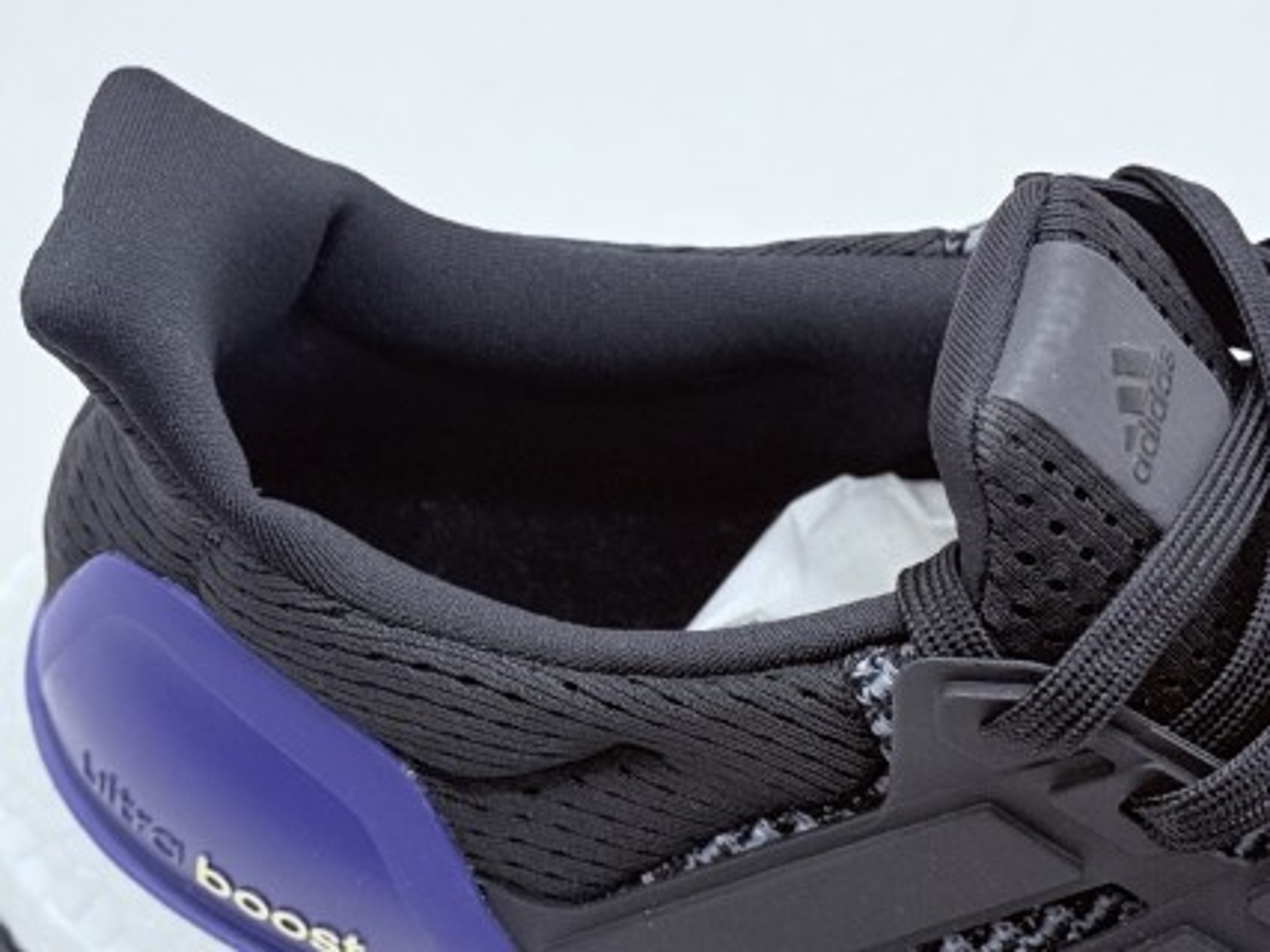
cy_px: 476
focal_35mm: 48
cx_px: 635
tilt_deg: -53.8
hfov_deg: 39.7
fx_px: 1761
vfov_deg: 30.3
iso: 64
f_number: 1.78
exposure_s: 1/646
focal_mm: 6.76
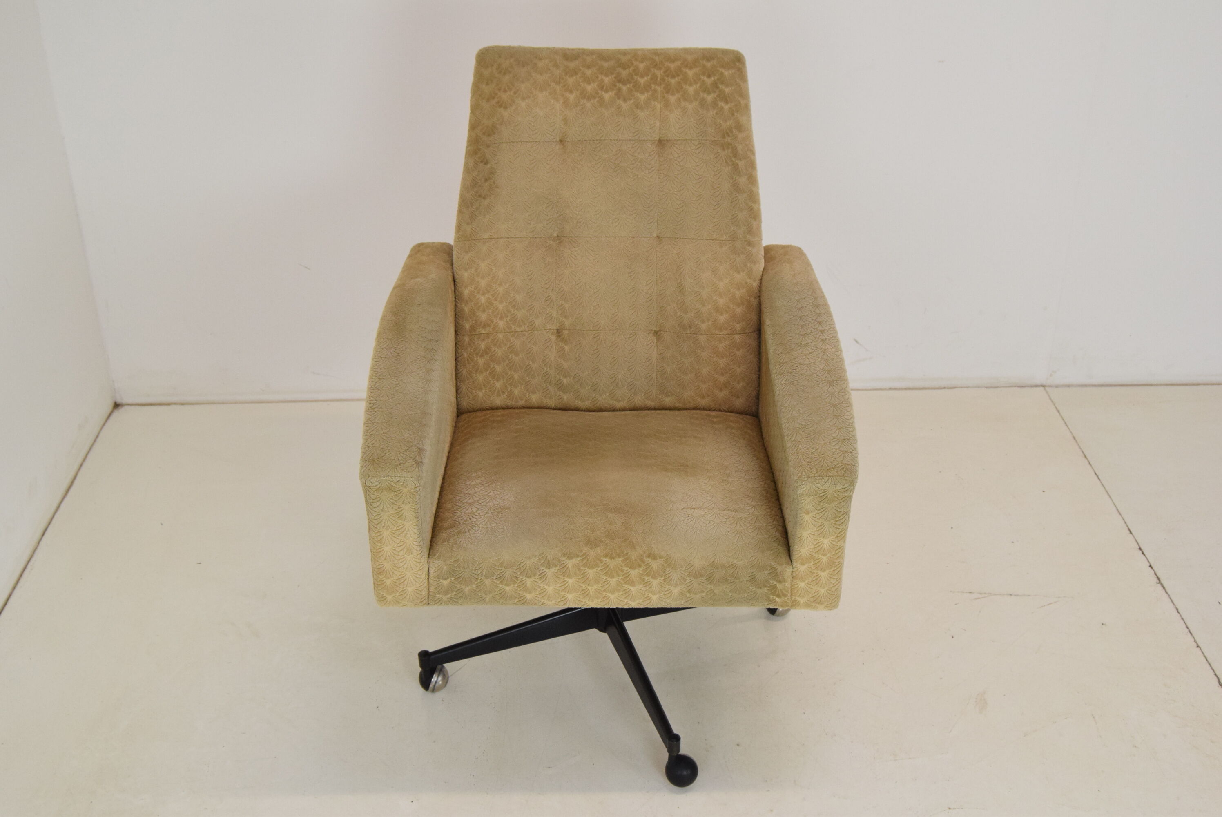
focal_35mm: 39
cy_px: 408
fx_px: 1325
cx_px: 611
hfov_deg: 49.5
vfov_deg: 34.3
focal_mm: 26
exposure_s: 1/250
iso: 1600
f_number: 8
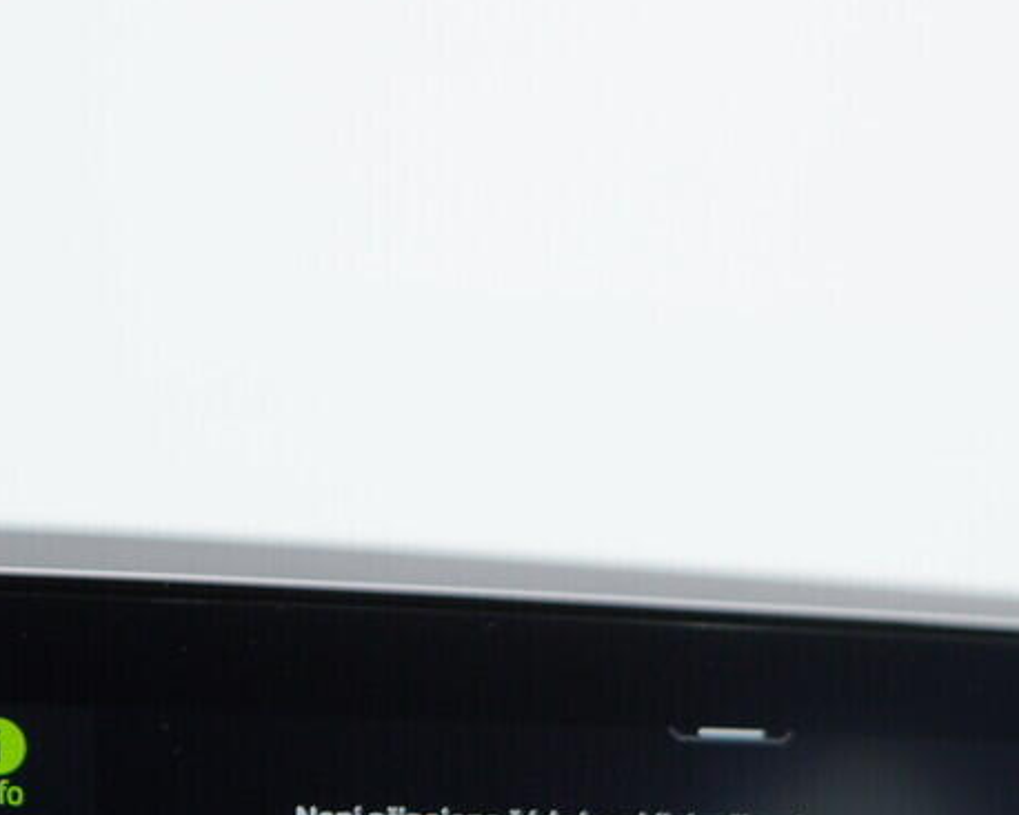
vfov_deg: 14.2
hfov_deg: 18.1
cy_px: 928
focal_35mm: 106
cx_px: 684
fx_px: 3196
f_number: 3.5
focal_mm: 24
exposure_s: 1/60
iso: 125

..............................

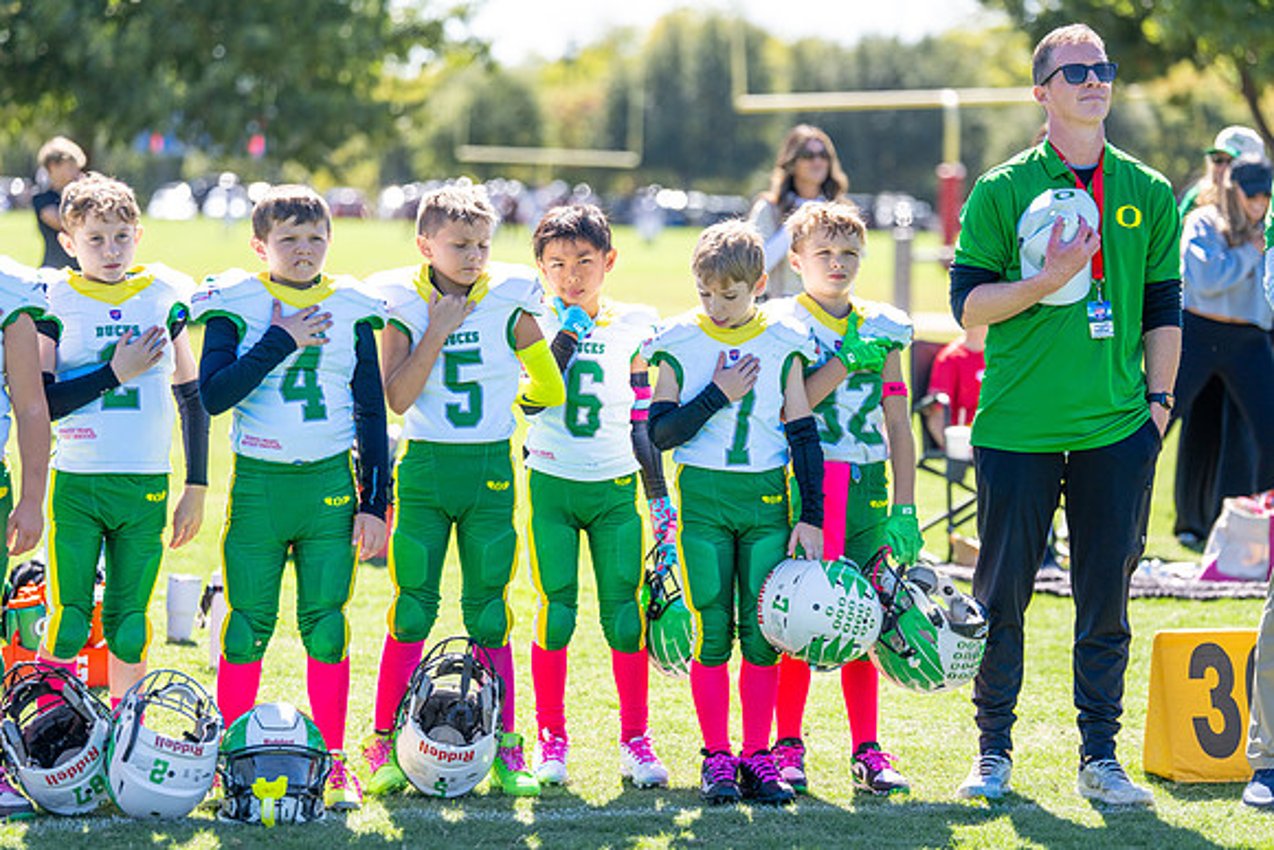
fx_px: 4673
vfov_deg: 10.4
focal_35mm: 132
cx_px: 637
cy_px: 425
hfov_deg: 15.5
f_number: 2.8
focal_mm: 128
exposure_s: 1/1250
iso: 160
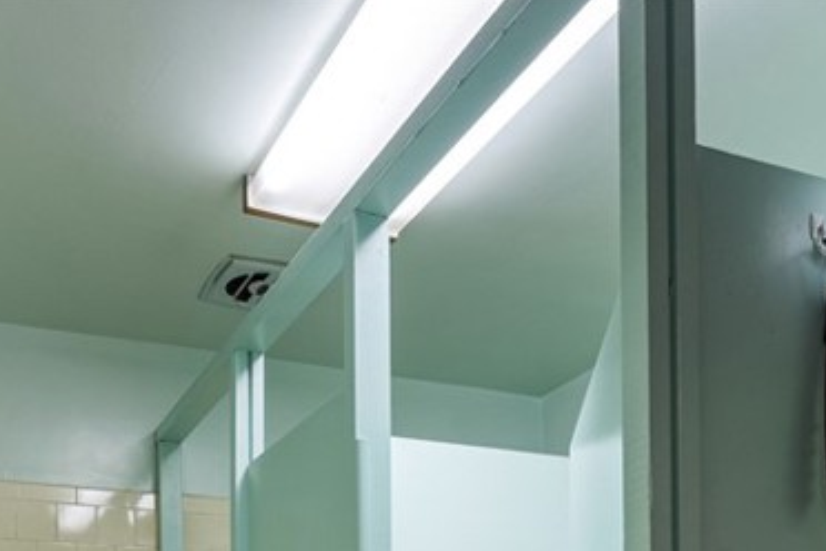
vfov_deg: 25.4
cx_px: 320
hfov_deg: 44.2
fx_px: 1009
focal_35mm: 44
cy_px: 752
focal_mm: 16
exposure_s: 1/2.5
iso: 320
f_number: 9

..............................

In the listing above, find the line with "vfov_deg: 10.4" and the line with "f_number: 9". Output both, plus every line between them, and no pictures.

▶ **Written response**:
vfov_deg: 10.4
focal_35mm: 132
cx_px: 637
cy_px: 425
hfov_deg: 15.5
f_number: 2.8
focal_mm: 128
exposure_s: 1/1250
iso: 160
vfov_deg: 25.4
cx_px: 320
hfov_deg: 44.2
fx_px: 1009
focal_35mm: 44
cy_px: 752
focal_mm: 16
exposure_s: 1/2.5
iso: 320
f_number: 9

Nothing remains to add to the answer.